A recent study suggests that babies who receive gluten for the first time after 6 months of age are more a little more likely to contract celiac disease, an autoimmune disease in which eating gluten triggers an immune response. We talked to Dr. Mark Corkins, chief of Pediatric Gastroenterology at Le Bonheur, about his thoughts on this research. He shares some helpful information below.

What are your thoughts on this study?

This study confirms some older epidemiology data. Introducing gluten in a baby’s diet too early or too late increases the risk of developing celiac disease. Somewhere around 5-6 months of age, there is a window when the GI tract’s immune system is programmed to learn about things that are OK and should be “ignored” by the immune system. That is when we normally introduce solids into an infant’s diet for that reason.

How common is celiac disease, and why does it seem like we hear so much about it these days?

It is more common than we used to realize. It was previously taught it was a rare disease, and then studies the last few years have shown it to be more common than we thought. One study found it was present in one in 133 persons. Of course, what we have learned is that not everyone presents with the classic symptoms (mentioned below).

The trouble with the increased awareness of the disease is that it is now a “fad” to be gluten-free and blame a variety of vague symptoms or behaviors on gluten. There is no published evidence to support a lot of the general claims that we see floating around and are made by a variety of less than reliable sources.

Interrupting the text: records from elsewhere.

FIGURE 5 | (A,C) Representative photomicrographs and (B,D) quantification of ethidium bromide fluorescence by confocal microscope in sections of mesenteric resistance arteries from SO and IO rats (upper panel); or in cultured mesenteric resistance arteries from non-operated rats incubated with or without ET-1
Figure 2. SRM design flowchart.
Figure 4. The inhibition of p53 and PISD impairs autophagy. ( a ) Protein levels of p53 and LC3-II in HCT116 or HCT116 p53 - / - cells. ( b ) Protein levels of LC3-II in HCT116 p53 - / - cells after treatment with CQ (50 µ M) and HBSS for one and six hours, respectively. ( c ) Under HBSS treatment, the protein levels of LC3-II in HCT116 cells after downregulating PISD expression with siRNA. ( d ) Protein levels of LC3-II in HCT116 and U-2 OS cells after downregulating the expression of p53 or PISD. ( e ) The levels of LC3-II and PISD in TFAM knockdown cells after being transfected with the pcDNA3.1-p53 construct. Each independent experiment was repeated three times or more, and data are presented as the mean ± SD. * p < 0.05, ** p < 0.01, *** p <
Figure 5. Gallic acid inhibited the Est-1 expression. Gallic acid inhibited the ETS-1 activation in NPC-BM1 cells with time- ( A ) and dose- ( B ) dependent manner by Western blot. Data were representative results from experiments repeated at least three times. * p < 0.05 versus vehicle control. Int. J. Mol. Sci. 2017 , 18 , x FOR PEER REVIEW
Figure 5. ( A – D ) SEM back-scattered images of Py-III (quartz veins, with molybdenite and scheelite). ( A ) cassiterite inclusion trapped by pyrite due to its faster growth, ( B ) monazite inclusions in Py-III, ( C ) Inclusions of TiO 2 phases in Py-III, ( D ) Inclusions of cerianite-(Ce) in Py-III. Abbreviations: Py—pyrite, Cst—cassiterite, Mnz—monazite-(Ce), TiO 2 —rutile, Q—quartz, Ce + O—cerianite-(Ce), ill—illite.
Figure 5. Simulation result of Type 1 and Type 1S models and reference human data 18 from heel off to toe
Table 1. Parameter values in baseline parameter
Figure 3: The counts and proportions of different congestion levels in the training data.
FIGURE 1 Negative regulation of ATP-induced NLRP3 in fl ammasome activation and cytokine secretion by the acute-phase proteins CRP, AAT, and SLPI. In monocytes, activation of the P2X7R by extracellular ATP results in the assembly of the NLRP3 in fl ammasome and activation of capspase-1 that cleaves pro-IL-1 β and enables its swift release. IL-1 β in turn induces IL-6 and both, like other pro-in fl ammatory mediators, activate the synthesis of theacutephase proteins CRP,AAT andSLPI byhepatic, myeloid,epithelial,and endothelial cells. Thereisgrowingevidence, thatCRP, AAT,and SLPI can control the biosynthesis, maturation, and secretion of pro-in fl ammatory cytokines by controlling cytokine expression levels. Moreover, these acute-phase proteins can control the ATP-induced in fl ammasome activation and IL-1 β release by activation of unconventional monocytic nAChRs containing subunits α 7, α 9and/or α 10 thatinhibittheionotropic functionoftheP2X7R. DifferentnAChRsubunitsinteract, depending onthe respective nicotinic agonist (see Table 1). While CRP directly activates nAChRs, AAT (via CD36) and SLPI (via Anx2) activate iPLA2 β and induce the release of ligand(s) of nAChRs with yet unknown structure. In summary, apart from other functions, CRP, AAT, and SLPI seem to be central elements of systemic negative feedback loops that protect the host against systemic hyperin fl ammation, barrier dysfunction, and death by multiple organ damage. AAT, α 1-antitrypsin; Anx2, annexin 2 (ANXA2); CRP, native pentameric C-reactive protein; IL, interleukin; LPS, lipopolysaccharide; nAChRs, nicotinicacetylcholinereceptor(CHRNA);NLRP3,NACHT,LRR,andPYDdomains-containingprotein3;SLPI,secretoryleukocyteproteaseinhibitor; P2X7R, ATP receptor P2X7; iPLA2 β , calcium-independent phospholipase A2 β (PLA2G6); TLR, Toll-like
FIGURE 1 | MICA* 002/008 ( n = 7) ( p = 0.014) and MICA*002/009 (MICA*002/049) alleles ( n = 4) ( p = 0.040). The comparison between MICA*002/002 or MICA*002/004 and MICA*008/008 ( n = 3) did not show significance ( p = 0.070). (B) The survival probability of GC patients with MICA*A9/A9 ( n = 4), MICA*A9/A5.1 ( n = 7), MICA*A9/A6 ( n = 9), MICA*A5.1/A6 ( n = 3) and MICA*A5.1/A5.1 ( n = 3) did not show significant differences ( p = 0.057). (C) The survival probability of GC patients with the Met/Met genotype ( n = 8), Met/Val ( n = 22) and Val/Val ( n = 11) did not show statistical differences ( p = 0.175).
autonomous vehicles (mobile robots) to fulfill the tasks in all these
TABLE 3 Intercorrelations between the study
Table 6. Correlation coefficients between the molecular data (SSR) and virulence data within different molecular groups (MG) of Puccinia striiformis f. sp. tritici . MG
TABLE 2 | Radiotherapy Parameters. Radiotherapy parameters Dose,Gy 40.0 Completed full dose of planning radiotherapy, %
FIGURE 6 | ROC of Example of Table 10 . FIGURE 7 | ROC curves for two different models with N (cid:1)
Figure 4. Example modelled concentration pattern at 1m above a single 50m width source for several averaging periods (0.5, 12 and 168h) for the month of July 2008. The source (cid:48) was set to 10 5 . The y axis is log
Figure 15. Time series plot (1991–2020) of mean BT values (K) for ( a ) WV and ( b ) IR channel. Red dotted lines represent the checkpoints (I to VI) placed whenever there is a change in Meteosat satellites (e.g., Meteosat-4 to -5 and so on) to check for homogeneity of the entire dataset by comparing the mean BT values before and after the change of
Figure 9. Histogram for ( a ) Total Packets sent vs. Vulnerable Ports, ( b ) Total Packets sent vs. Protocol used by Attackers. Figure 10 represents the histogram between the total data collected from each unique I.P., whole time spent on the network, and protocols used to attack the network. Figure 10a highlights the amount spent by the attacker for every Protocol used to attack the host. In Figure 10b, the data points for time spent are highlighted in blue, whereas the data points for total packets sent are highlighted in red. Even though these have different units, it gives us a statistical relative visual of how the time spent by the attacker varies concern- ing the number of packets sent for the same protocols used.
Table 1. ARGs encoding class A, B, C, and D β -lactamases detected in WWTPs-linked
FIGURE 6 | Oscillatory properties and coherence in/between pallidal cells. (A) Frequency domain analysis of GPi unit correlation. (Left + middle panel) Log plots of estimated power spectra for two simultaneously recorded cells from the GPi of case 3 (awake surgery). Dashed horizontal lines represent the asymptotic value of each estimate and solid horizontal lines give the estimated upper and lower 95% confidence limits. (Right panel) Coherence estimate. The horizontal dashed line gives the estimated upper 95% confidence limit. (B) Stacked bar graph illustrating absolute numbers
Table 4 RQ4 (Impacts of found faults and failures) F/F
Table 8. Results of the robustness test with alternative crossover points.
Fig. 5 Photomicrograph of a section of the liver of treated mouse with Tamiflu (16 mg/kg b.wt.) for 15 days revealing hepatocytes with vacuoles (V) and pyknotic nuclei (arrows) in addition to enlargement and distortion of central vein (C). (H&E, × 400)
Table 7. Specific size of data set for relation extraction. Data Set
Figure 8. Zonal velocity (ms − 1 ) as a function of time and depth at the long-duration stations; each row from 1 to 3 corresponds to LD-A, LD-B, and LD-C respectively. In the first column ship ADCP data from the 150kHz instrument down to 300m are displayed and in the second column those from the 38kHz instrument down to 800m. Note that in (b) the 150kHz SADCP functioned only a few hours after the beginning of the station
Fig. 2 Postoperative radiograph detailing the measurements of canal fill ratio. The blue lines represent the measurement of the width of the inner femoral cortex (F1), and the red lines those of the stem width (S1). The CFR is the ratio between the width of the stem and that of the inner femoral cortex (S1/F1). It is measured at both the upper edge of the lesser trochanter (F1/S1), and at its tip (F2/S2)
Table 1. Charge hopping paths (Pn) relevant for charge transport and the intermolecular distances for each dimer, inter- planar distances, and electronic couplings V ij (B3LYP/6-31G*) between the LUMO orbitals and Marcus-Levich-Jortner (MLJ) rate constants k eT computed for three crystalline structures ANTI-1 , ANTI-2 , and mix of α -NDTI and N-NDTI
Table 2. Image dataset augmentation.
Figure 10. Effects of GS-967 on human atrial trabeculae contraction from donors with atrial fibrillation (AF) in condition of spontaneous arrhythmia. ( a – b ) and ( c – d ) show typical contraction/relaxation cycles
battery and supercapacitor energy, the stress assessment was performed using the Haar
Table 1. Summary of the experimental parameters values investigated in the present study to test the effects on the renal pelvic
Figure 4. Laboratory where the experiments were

When do you recommend a child get tested and what does testing involve?

A child should be tested if they have any of the classic symptoms:

  • diarrhea
  • poor weight gain
  • unexplained nutritional deficiencies

It is also recommended if there is a primary relative with celiac disease. There is a very good blood test to screen for the disease. But the blood test is not perfect so the gold standard for the diagnosis of celiac is an upper endoscopy with biopsy of the small intestines if the antibody is positive.